Outlining a number of areas in which he would cut from the federal budget, Republican presidential candidate Mitt Romney told Fortune magazine that he would eliminate federal funding for PBS, the National Endowment for the Arts and the National Endowment for the Humanities.
Federal support for public broadcasting and the arts has long been a target of conservatives, and earlier in the campaign Romney said that such funding could be made up for via private support.
Although coin for the arts and public broadcasting is not at the center of campaign debate, it has special resonance in the entertainment industry, where activists have long advocated for continued support as a way to seed programs and projects that would not otherwise get funding elsewhere.
For example, attorney Bruce Ramer, a longtime supporter of GOP candidates who gave to Romney’s campaign in December, also is chairman of the Corp. for Public Broadcasting, which distributes the $445 million federal outlay to public broadcasting entities. As funding to the CPB has been threatened in the past — as it was during the bitter budget battle last year — Ramer has quietly met with Republican lawmakers, sources say.
Although PBS and the NEA have been targets on the right on the charge that they harbor a political agenda, Romney told Fortune that they needed to show that they could rely on private support.
“Some of these things, like those endowment efforts and PBS, I very much appreciate and like what they do in many cases,” Romney told the mag. “But I just think they have to stand on their own rather than receiving money borrowed from other countries, as our government does on their behalf.”
But the CPB challenged that notion in a report it released in June that was done by Booz & Co. It concluded that “the loss of federal funding will mean the end of public broadcasting.”
“Federal money is the foundation upon which stations build and raise, on average, at least six times the amount they receive from the federal government,” the report stated. “This nonfederal money lets CPB know that stations are receiving a positive report card from the communities they serve.”

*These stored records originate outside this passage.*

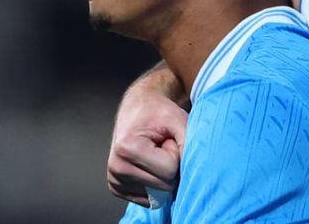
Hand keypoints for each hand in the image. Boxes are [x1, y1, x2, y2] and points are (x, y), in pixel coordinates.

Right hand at [107, 67, 189, 206]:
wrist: (139, 109)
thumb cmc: (160, 114)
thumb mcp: (179, 121)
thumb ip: (189, 146)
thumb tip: (194, 176)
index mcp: (126, 149)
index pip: (169, 171)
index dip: (175, 153)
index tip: (166, 139)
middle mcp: (116, 167)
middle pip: (164, 186)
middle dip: (170, 166)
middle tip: (161, 146)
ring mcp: (114, 180)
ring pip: (157, 195)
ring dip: (162, 175)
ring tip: (154, 154)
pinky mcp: (116, 188)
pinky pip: (148, 199)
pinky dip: (154, 183)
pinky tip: (147, 164)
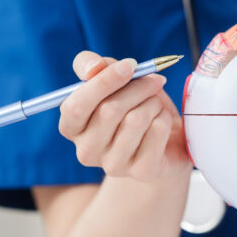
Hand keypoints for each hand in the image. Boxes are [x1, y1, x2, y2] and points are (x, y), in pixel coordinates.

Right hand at [58, 51, 190, 181]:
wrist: (164, 139)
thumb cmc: (132, 105)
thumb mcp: (111, 78)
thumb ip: (92, 65)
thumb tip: (93, 67)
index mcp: (72, 127)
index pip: (76, 105)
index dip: (104, 81)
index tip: (130, 65)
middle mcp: (86, 151)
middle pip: (109, 110)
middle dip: (138, 87)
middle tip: (154, 80)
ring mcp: (113, 165)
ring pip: (136, 119)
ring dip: (152, 103)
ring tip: (155, 105)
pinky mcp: (141, 172)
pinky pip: (157, 130)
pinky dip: (165, 117)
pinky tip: (162, 122)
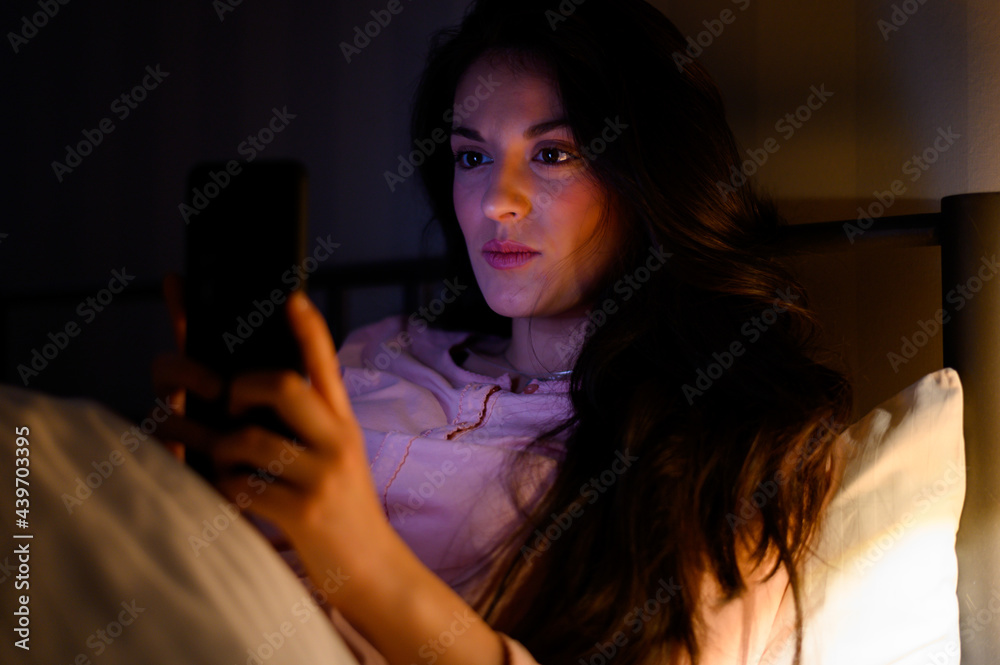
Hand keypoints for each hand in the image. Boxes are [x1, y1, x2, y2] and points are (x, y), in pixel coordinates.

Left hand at [153, 289, 507, 664]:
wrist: (373, 568)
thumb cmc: (339, 507)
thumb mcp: (334, 456)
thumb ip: (304, 424)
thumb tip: (246, 390)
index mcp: (341, 421)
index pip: (325, 363)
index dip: (307, 328)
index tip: (290, 297)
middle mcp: (337, 440)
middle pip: (283, 386)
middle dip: (239, 386)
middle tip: (224, 397)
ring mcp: (323, 476)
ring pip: (249, 439)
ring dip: (218, 448)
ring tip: (214, 458)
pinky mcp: (307, 513)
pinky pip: (241, 486)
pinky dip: (222, 488)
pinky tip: (228, 496)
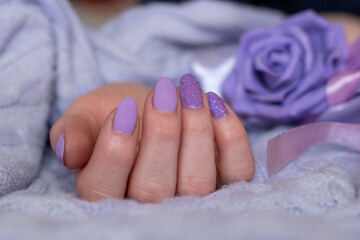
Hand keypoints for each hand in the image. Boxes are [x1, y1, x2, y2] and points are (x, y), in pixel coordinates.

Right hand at [50, 74, 254, 201]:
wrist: (149, 108)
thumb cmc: (119, 113)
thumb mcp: (86, 116)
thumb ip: (73, 132)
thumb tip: (70, 151)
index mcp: (107, 193)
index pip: (104, 191)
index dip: (115, 151)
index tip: (124, 110)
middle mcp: (150, 206)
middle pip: (154, 189)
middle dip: (161, 134)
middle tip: (163, 92)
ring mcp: (192, 197)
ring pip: (197, 182)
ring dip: (196, 131)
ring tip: (189, 92)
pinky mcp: (225, 180)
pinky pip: (236, 171)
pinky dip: (230, 136)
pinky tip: (214, 104)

Patrick Butler, president and CEO of the Assn. of Public Television stations, said he has been talking to Romney’s policy staff to make the case for federal funding, citing the relatively small outlay compared to the federal budget, among other points. “We obviously haven’t made the sale yet,” he said in response to Romney’s latest statement.
Butler added that the stations have an “education challenge” in making the case of “what we do and what we cost” to Romney, who he noted was governor of Massachusetts, which does not provide state funding to public broadcasting. But he said that they will be enlisting Republicans who sit on boards of public broadcasting entities across the country to help them make their case during the election season.
“What we don’t want is for public broadcasting to be a partisan issue,” he said.
Likewise, Americans for the Arts, which advocates for federal arts funding, is planning forums at the Republican and Democratic conventions, with former Arkansas Mike Huckabee hosting their event in Tampa and former Secretary of Education Robert Riley hosting in Charlotte.
Robert Lynch, president and CEO of Americans for the Arts, said Romney has a “misunderstanding” of how NEA funding works, in that the funding helps stimulate state and local arts councils as well as seed the growth of small businesses. “We know from 45 years of history that the great benefit of the American system, which is a very conservative system of support, is not the subsidy but the leverage power,” he said.